Я киваю, вертя пуговицу в пальцах. Она блестит, как золотая монетка, и стоит больше, чем все, что я имею. Что касается Посла Амаре, то мы до сих пор видели лишь ее лицо, изображенное на вагоне, проезжающем по Трассе. Ближе мы к ней подобраться не могли.
Пока не столкнулись вот с этим юношей…
Раненый симпа то открывает, то закрывает глаза. Он слишком слаб, чтобы говорить, но, думаю, понимает, о чем беседуем мы.
Ро садится рядом со мной на корточки, прямо в воду, и вытаскивает из-за пояса короткий нож, тот, которым до сих пор только свежевал кроликов и резал дыни в миссии.

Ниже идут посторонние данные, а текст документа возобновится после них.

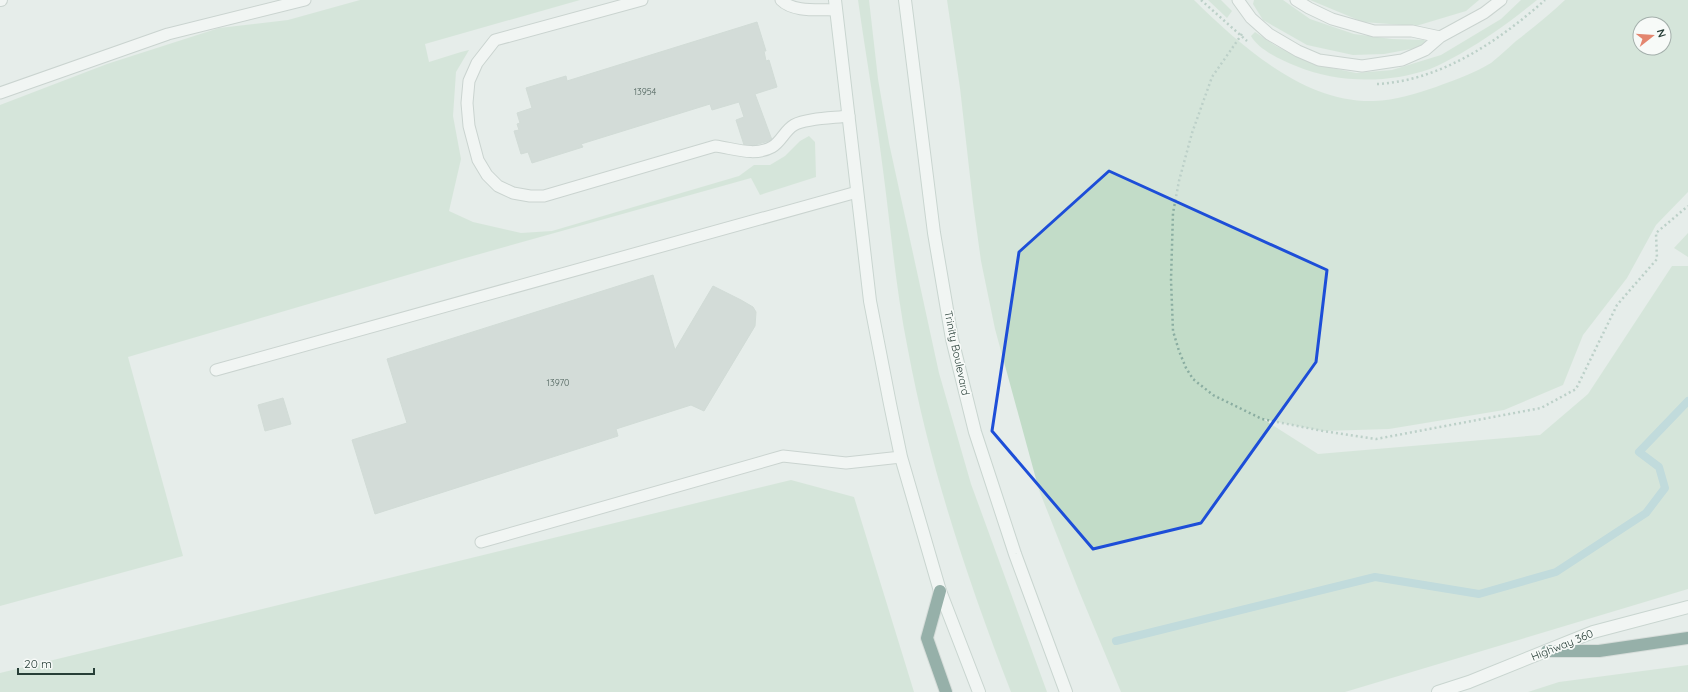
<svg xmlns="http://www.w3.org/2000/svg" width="1688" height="692" font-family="Quicksand,sans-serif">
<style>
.green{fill:#c2dcc8;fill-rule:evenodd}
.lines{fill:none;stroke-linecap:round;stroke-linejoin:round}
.stream{stroke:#95c5cc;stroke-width:8}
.building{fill:#bcc8c3;stroke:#b9c6c0}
.service-casing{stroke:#a9b5b1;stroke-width:13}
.minor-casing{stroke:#a9b5b1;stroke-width:14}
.secondary-casing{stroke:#a6b8b1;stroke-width:14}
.motorway-casing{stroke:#c3c9c7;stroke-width:14}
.path{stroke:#8aada1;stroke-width:2.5;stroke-dasharray:2 3;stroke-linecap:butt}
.service{stroke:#fff;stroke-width:11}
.minor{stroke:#fff;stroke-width:12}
.secondary{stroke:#fff;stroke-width:12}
.motorway{stroke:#36675b;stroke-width:12}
.marked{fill:none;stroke:#1d4ed8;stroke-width:3;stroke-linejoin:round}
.labels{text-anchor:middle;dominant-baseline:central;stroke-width:3.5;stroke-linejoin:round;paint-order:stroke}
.number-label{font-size:9px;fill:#4c605a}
.street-label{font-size:11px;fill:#273e37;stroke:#f7faf8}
</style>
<rect width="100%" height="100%" fill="#e6edea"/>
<path class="green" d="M 360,0 L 580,0 L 425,44 L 429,62 L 461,52 L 469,50 L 456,72 L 453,116 L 461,159 L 449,211 L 473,222 L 521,233 L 552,231 L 739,176 L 754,165 L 770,165 L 785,156 L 800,141 L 809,136 L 815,142 L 816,177 L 760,195 L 751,178 L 462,259 L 128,357 L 183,556 L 0,606 L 0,105 L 107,64 L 219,28 L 288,20 Z
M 858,0 L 869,0 L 878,79 L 889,143 L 939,373 L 971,484 L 1047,692 L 1011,692 C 968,581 930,468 908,350 C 896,291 891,230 883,170 C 876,113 866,57 858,0 Z
M 947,0 L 1194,0 C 1241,46 1304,103 1374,101 C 1396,100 1415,94 1436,87 C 1452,81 1477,72 1491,63 C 1500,56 1508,48 1516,41 C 1533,28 1549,15 1565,0 L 1688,0 L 1688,192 L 1656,225 L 1627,278 L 1583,335 L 1563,385 L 1504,410 L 1389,429 L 1323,431 L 1263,419 L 1318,454 L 1540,435 L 1588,394 L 1672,266 L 1688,266 L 1688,589 L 1345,692 L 1121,692 L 1079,591 L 1039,490 L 995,329 L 981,261 L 973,203 L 960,88 ZM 1640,24 L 1664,24 L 1664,48 L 1640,48 Z
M 1208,0 L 1221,0 L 1232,11 L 1227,18 Z
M 1254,0 L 1283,0 L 1310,19 L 1354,34 L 1392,39 L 1424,40 L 1427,43 L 1422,47 L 1384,54 L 1353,55 L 1307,45 L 1263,20 L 1253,4 Z
M 1310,0 L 1479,0 L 1466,11 L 1416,26 L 1363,22 Z
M 1521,0 L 1537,0 C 1511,21 1489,37 1460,54 C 1450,59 1440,65 1430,69 C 1387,84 1337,83 1296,66 C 1281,60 1259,50 1251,36 L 1255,32 L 1276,46 L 1313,64 L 1356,73 L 1392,70 L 1441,55 L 1501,19 Z
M 1688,233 L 1688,257 L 1674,248 Z
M 791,480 L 854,497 L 914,692 L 0,692 L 0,673 Z
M 1688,665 L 1688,692 L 1528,692 L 1559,682 Z"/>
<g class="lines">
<path class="stream" d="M 1116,641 L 1375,577 L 1479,594 L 1556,572 L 1646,513 L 1665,488 L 1659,467 L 1639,452 L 1688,401"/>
</g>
<path class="building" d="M 757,22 L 766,51 L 764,51 L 766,61 L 769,60 L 777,87 L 755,94 L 772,140 L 745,148 L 736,120 L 744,117 L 739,102 L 712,110 L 710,104 L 581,144 L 583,147 L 532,163 L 528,152 L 521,154 L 514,131 L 519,130 L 517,124 L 520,123 L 517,113 L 532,108 L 526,88 L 566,76 L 567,81 Z
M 653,275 L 675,350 L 713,286 L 741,300 L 753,307 L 756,312 L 755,326 L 704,411 L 691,405 L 616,429 L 618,436 L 375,514 L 352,440 L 407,423 L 387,359 Z
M 283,398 L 291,424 L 265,431 L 258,405 Z"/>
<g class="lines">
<defs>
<path id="service" d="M 642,0 L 495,40 L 477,63 L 469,81 L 467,103 L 469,126 L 478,160 L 487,175 L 498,186 L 513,193 L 530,196 L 544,196 L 715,146 C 733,148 754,157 772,147 C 781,142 785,130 794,125 C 807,118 834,118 849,116
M 781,0 C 794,13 820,9 836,10
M 1238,0 L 1251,18 L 1269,34 L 1298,51 L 1319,60 L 1362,66 L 1402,60 L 1425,50 L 1440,37 L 1484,13 L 1501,0
M 1296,0 L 1309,8 L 1332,19 L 1374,31 L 1412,31 L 1440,37
M 0,93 L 168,34 L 305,0
M 216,370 L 857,192
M 481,542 L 783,456 L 846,463 L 901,457"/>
<path id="minor" d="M 0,0 L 1,0"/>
<path id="secondary" d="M 835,0 L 870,301 L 890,404 L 901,457 L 940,591 L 979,692
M 905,0 L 934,233 L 952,339 L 975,432 L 1015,554 L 1066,692
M 1438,692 L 1469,682 L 1593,632 L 1688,607"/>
<path id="motorway" d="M 940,591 L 927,638 L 946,692
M 1547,651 L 1599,651 L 1688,638"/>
</defs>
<use href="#service" class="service-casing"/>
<use href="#minor" class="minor-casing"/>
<use href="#secondary" class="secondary-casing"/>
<use href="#motorway" class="motorway-casing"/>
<path class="path" d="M 1201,0 L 1247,41
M 1242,34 L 1212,77 L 1192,133 L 1179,181 L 1173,213 L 1171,280 L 1173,331 L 1179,351 L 1186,368 L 1193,379 L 1213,395 L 1262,419 L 1323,431 L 1376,439 L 1541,408 L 1576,389 L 1617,305 L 1657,259 L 1656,233 L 1688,206
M 1377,84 C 1440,81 1499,41 1545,0"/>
<use href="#service" class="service"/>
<use href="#minor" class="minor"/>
<use href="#secondary" class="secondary"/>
<use href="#motorway" class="motorway"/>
</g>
<path d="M0 0H1688V692H0ZM 1109,171 L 1327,270 L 1316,362 L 1201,523 L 1093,549 L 992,431 L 1019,252 Z" fill="#e6edea" fill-opacity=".55" fill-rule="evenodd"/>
<path class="marked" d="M 1109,171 L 1327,270 L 1316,362 L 1201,523 L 1093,549 L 992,431 L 1019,252 Z"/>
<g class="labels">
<g class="number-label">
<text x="645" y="91">13954</text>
<text x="558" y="382">13970</text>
</g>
<g class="street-label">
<text transform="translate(957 353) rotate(78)">Trinity Boulevard</text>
<text transform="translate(1562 645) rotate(-22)">Highway 360</text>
</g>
</g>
<g transform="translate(1652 36) rotate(73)"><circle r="19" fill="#f7faf8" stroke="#a4afab"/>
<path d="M0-3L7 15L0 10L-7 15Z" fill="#e3866f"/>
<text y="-6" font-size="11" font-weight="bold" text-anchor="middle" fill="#273e37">N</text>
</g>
<path d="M18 668v6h76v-6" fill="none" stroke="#273e37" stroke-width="2"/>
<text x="24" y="668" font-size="12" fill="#273e37" stroke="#f7faf8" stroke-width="3" paint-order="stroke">20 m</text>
</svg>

Ро колеблется, смотрит на меня. Я опускаюсь рядом с парнишкой на колени… Он ведь действительно просто парень. Может, он и cимпа, но он так молод… Ненамного старше Ро и меня, судя по внешности.
– Значит, все это… все это имеет значение для Посла? – Ро прижимает нож к подбородку симпы. Глаза юноши открываются, на этот раз очень широко. – Забавно, знаешь ли, потому что все то, что имеет значение для посла, для нас не дороже обычного мусора. – Он проводит кончиком ножа по горлу пленника. – Верно, Дол?
Я тяжело сглатываю и ничего не говорю. Обнаруживаю, что мне трудно дышать. И не знаю, что думать.